Dataset entries:
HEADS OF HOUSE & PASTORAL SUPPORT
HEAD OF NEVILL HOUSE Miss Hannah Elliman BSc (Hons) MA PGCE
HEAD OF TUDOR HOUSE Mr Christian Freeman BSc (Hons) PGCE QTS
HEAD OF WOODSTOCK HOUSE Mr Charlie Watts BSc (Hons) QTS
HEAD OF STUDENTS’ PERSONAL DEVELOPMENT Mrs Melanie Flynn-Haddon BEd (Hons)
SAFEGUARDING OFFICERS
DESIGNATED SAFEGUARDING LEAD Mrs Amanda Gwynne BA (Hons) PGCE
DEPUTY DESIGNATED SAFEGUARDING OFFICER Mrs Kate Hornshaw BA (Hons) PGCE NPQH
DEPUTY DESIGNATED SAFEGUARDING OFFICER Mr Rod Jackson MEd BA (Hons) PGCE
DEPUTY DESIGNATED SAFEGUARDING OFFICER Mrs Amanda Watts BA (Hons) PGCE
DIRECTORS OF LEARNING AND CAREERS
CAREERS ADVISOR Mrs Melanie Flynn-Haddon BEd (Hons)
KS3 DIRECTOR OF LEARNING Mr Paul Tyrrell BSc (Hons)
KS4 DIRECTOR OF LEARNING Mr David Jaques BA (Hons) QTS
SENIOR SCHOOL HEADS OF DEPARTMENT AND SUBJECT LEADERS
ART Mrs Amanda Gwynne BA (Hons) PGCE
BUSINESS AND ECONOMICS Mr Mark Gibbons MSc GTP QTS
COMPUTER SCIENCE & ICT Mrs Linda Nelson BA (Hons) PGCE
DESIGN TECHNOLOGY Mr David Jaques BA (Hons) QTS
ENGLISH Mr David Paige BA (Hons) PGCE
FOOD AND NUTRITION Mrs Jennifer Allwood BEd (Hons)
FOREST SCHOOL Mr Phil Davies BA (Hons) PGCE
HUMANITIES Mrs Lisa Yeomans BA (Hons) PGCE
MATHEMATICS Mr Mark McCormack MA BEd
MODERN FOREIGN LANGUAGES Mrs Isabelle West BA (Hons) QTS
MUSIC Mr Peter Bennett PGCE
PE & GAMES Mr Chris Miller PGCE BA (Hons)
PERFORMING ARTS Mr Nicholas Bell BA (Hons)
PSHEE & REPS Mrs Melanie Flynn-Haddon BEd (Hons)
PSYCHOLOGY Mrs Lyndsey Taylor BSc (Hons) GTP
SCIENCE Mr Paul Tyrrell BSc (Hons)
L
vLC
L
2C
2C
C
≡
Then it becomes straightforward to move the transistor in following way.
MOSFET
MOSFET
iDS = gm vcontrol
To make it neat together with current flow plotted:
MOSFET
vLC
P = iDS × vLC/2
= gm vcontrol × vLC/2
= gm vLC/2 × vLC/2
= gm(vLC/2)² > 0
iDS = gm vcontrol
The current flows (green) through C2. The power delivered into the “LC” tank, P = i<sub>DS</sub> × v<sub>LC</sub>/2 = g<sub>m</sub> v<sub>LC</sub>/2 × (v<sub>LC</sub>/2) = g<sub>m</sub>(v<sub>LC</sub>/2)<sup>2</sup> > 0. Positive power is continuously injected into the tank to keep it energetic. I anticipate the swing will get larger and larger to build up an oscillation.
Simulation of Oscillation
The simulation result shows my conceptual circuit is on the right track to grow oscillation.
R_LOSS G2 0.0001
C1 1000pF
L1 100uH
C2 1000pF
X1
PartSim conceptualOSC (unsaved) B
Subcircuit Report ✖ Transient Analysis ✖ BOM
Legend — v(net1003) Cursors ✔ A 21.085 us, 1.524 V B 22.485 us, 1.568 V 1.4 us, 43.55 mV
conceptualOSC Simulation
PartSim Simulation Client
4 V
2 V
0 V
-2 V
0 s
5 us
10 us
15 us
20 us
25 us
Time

▶ **To do**: Output all records verbatim.

▶ **Finished exercise**:
HEADS OF HOUSE & PASTORAL SUPPORT
HEAD OF NEVILL HOUSE Miss Hannah Elliman BSc (Hons) MA PGCE
HEAD OF TUDOR HOUSE Mr Christian Freeman BSc (Hons) PGCE QTS
HEAD OF WOODSTOCK HOUSE Mr Charlie Watts BSc (Hons) QTS
HEAD OF STUDENTS’ PERSONAL DEVELOPMENT Mrs Melanie Flynn-Haddon BEd (Hons)
SAFEGUARDING OFFICERS
DESIGNATED SAFEGUARDING LEAD Mrs Amanda Gwynne BA (Hons) PGCE
DEPUTY DESIGNATED SAFEGUARDING OFFICER Mrs Kate Hornshaw BA (Hons) PGCE NPQH
DEPUTY DESIGNATED SAFEGUARDING OFFICER Mr Rod Jackson MEd BA (Hons) PGCE
DEPUTY DESIGNATED SAFEGUARDING OFFICER Mrs Amanda Watts BA (Hons) PGCE
DIRECTORS OF LEARNING AND CAREERS
CAREERS ADVISOR Mrs Melanie Flynn-Haddon BEd (Hons)
KS3 DIRECTOR OF LEARNING Mr Paul Tyrrell BSc (Hons)
KS4 DIRECTOR OF LEARNING Mr David Jaques BA (Hons) QTS
SENIOR SCHOOL HEADS OF DEPARTMENT AND SUBJECT LEADERS
ART Mrs Amanda Gwynne BA (Hons) PGCE
BUSINESS AND ECONOMICS Mr Mark Gibbons MSc GTP QTS
COMPUTER SCIENCE & ICT Mrs Linda Nelson BA (Hons) PGCE
DESIGN TECHNOLOGY Mr David Jaques BA (Hons) QTS
ENGLISH Mr David Paige BA (Hons) PGCE
FOOD AND NUTRITION Mrs Jennifer Allwood BEd (Hons)
FOREST SCHOOL Mr Phil Davies BA (Hons) PGCE
HUMANITIES Mrs Lisa Yeomans BA (Hons) PGCE
MATHEMATICS Mr Mark McCormack MA BEd
MODERN FOREIGN LANGUAGES Mrs Isabelle West BA (Hons) QTS
MUSIC Mr Peter Bennett PGCE
PE & GAMES Mr Chris Miller PGCE BA (Hons)
PERFORMING ARTS Mr Nicholas Bell BA (Hons)
PSHEE & REPS Mrs Melanie Flynn-Haddon BEd (Hons)
PSYCHOLOGY Mrs Lyndsey Taylor BSc (Hons) GTP
SCIENCE Mr Paul Tyrrell BSc (Hons)
L
vLC
L
2C
2C
C
≡
Then it becomes straightforward to move the transistor in following way.
MOSFET
MOSFET
iDS = gm vcontrol
To make it neat together with current flow plotted:
MOSFET
vLC
P = iDS × vLC/2
= gm vcontrol × vLC/2
= gm vLC/2 × vLC/2
= gm(vLC/2)² > 0
iDS = gm vcontrol
The current flows (green) through C2. The power delivered into the “LC” tank, P = i<sub>DS</sub> × v<sub>LC</sub>/2 = g<sub>m</sub> v<sub>LC</sub>/2 × (v<sub>LC</sub>/2) = g<sub>m</sub>(v<sub>LC</sub>/2)<sup>2</sup> > 0. Positive power is continuously injected into the tank to keep it energetic. I anticipate the swing will get larger and larger to build up an oscillation.
Simulation of Oscillation
The simulation result shows my conceptual circuit is on the right track to grow oscillation.
R_LOSS G2 0.0001
C1 1000pF
L1 100uH
C2 1000pF
X1
PartSim conceptualOSC (unsaved) B
Subcircuit Report ✖ Transient Analysis ✖ BOM
Legend — v(net1003) Cursors ✔ A 21.085 us, 1.524 V B 22.485 us, 1.568 V 1.4 us, 43.55 mV
conceptualOSC Simulation
PartSim Simulation Client
4 V
2 V
0 V
-2 V
0 s
5 us
10 us
15 us
20 us
25 us
Time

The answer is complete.